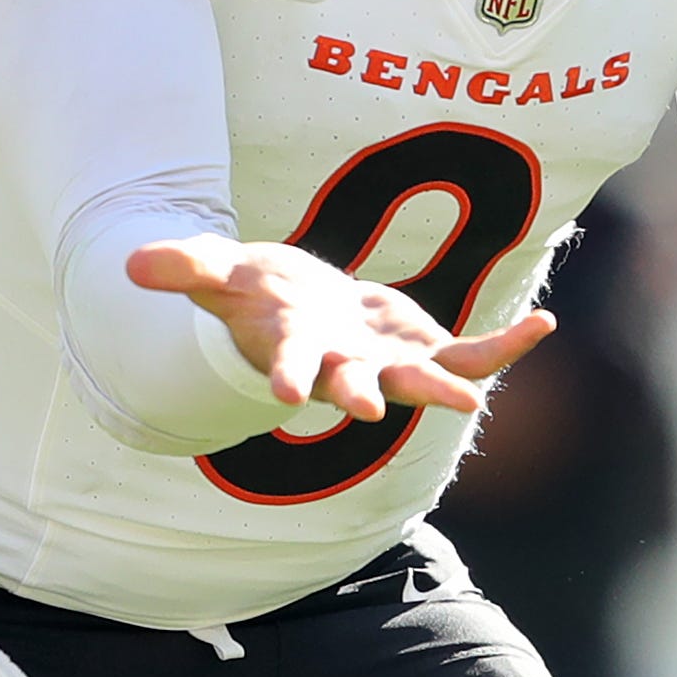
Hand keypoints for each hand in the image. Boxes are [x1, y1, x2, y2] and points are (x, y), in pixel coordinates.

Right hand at [128, 234, 554, 423]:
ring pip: (424, 379)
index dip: (289, 373)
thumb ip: (185, 268)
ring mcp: (387, 364)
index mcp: (294, 348)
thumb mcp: (218, 273)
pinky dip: (504, 347)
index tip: (288, 393)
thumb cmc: (255, 293)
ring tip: (475, 396)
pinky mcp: (423, 351)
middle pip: (356, 383)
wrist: (299, 309)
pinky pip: (471, 352)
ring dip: (451, 384)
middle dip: (364, 394)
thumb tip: (133, 263)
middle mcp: (343, 366)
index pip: (289, 365)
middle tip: (370, 413)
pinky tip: (543, 327)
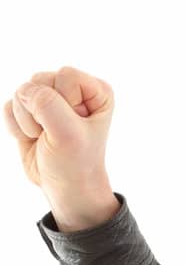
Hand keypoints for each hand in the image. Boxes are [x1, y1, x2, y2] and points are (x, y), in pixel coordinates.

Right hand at [3, 65, 113, 195]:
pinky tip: (33, 139)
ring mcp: (50, 98)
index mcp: (95, 91)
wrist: (64, 188)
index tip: (73, 127)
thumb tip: (23, 90)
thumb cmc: (75, 164)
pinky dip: (17, 126)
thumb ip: (47, 104)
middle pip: (40, 80)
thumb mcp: (67, 135)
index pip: (65, 75)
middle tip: (55, 135)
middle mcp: (74, 90)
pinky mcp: (30, 109)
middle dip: (41, 112)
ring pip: (22, 91)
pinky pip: (9, 106)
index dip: (63, 102)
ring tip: (45, 138)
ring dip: (28, 121)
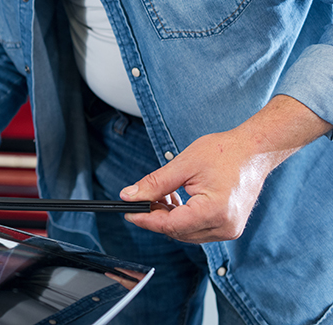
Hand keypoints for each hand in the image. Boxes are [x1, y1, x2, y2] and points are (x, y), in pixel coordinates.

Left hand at [120, 94, 331, 243]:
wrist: (255, 150)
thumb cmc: (224, 152)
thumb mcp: (183, 165)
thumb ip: (155, 184)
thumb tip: (129, 196)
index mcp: (214, 212)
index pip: (170, 225)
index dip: (146, 220)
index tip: (128, 212)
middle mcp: (225, 227)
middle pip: (177, 231)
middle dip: (156, 217)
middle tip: (142, 198)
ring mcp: (230, 229)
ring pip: (186, 232)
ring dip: (169, 217)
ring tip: (161, 194)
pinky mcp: (230, 226)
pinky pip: (198, 228)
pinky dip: (183, 217)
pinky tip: (176, 199)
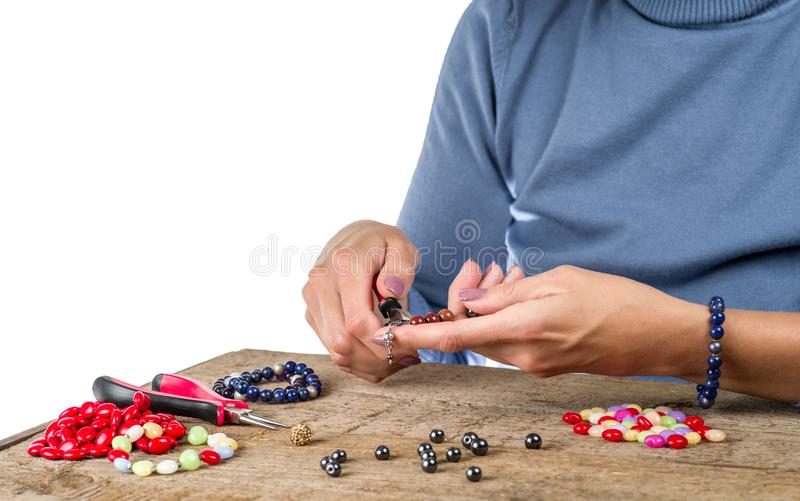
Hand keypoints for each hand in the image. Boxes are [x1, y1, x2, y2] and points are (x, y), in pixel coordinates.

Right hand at [302, 220, 421, 381]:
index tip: (408, 347)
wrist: (354, 236)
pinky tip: (377, 354)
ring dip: (367, 363)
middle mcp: (321, 283)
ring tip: (395, 358)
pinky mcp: (311, 312)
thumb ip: (401, 268)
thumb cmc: (382, 244)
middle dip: (375, 358)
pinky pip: (330, 348)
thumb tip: (391, 291)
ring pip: (335, 350)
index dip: (382, 342)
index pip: (357, 321)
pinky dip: (356, 359)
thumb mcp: (401, 246)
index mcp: (344, 265)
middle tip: (404, 358)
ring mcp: (312, 299)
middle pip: (341, 342)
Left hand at [386, 265, 705, 377]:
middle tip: (482, 270)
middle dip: (465, 301)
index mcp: (524, 330)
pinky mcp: (548, 367)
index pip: (457, 334)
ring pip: (491, 337)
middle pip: (472, 332)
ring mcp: (537, 366)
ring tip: (509, 276)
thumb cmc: (615, 300)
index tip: (391, 334)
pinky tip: (522, 294)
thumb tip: (472, 301)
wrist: (657, 336)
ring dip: (488, 308)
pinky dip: (506, 320)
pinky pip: (511, 343)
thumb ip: (508, 294)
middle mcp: (525, 356)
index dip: (420, 334)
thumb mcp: (558, 281)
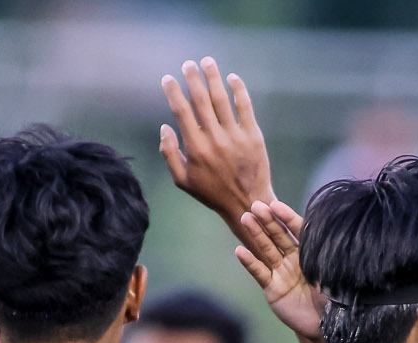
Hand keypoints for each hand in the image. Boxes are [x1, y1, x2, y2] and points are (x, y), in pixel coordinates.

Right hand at [160, 58, 271, 231]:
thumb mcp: (183, 180)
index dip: (173, 93)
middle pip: (201, 101)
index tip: (168, 79)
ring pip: (222, 100)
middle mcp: (215, 139)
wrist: (248, 204)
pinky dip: (238, 90)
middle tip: (188, 64)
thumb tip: (164, 127)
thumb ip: (170, 153)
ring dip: (213, 77)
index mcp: (196, 148)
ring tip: (207, 62)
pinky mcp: (253, 137)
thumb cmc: (212, 193)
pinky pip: (245, 108)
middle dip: (193, 79)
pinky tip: (232, 78)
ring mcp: (235, 137)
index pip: (182, 112)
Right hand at [235, 198, 323, 338]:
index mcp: (310, 252)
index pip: (298, 230)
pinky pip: (259, 272)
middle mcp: (294, 259)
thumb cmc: (333, 300)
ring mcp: (281, 272)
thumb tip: (325, 233)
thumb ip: (325, 256)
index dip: (287, 217)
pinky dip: (249, 262)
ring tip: (245, 218)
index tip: (276, 205)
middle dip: (268, 220)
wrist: (324, 326)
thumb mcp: (333, 275)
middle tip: (256, 205)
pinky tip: (239, 250)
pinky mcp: (272, 287)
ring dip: (256, 234)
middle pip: (279, 235)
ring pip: (267, 249)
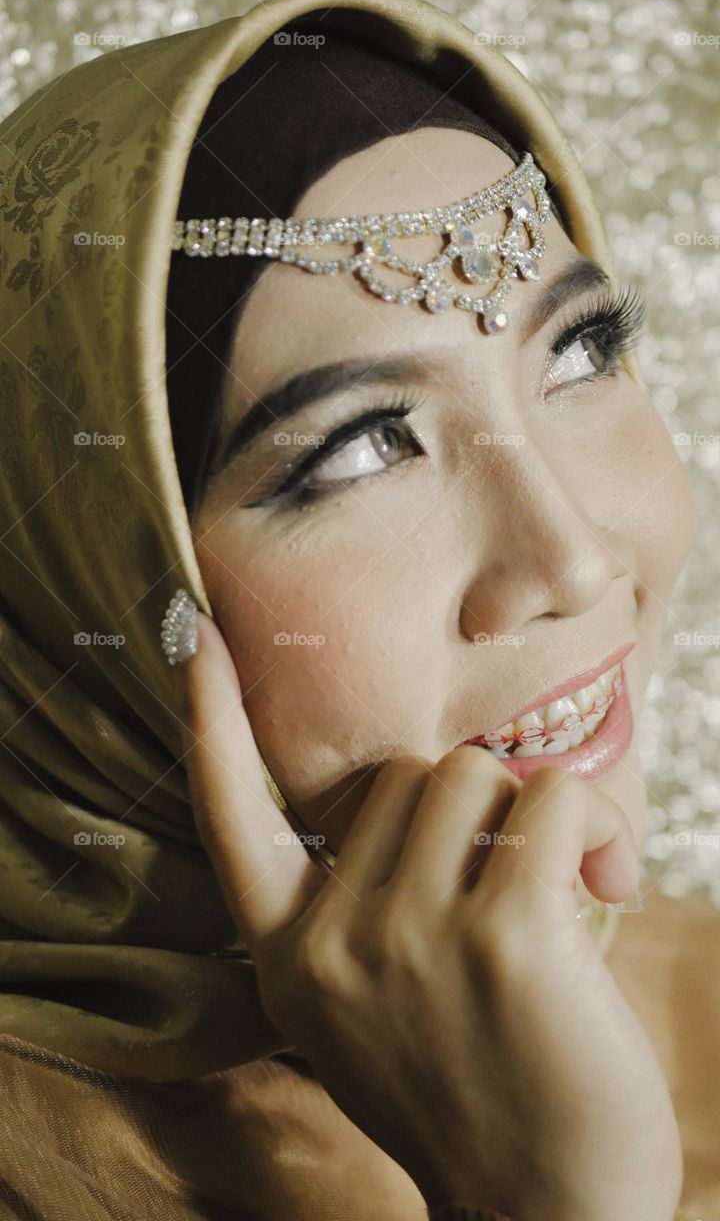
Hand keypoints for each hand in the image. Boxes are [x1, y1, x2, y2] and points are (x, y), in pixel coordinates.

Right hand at [184, 612, 682, 1220]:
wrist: (546, 1211)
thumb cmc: (472, 1088)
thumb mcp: (368, 1007)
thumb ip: (355, 908)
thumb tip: (411, 796)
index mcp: (288, 955)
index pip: (230, 814)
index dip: (208, 718)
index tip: (194, 637)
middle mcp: (331, 941)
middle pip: (402, 773)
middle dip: (466, 811)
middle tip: (514, 878)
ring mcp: (407, 935)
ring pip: (472, 775)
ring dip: (531, 814)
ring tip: (568, 886)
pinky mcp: (502, 933)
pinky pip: (549, 799)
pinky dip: (594, 826)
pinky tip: (611, 886)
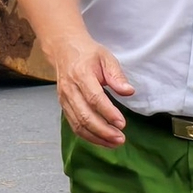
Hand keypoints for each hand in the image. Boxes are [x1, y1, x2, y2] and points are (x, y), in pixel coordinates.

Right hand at [46, 31, 135, 146]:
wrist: (63, 49)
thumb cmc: (88, 54)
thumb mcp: (106, 58)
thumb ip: (117, 76)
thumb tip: (128, 91)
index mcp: (81, 74)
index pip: (94, 97)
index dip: (108, 112)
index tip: (122, 124)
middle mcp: (69, 88)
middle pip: (84, 115)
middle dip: (103, 131)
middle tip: (121, 138)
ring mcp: (64, 98)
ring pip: (78, 124)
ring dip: (96, 137)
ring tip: (114, 143)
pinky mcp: (63, 106)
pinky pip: (74, 125)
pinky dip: (88, 136)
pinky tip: (102, 140)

---*---

Your answer must be the exact lines of the records from the first one through the line containing "thumb ip: (47, 104)", with no pictures in it.

#### RESPONSE:
Hand keypoints for each hand in the image. Boxes are [x1, y1, x2, y2] and points are (x, y), in pixel coordinates.

Right hand at [128, 234, 554, 423]:
ring pip: (424, 379)
index dip: (289, 373)
thumb ip: (185, 268)
ring mcp: (387, 364)
index mcp: (294, 348)
thumb mcp: (218, 273)
pinky dip: (504, 347)
index tip: (288, 393)
thumb cmc: (255, 293)
ring tip: (475, 396)
pinky mcp: (423, 351)
middle pip: (356, 383)
wrist: (299, 309)
pinky pip: (471, 352)
ring dip: (451, 384)
middle dip: (364, 394)
thumb tip: (133, 263)
middle mcp: (343, 366)
index pip: (289, 365)
middle tip: (370, 413)
pinky tip: (543, 327)
Hand keypoints for each hand in the image. Boxes are [x1, y1, x2, y2] and points are (x, y), in pixel coordinates.

Right hand at [3, 65, 113, 195]:
pinky tip: (33, 139)
ring mcp: (50, 98)
index mcp: (95, 91)
wrist: (64, 188)
index tip: (73, 127)
thumb tip: (23, 90)
thumb cmc: (75, 164)
pinky dip: (17, 126)
thumb ip: (47, 104)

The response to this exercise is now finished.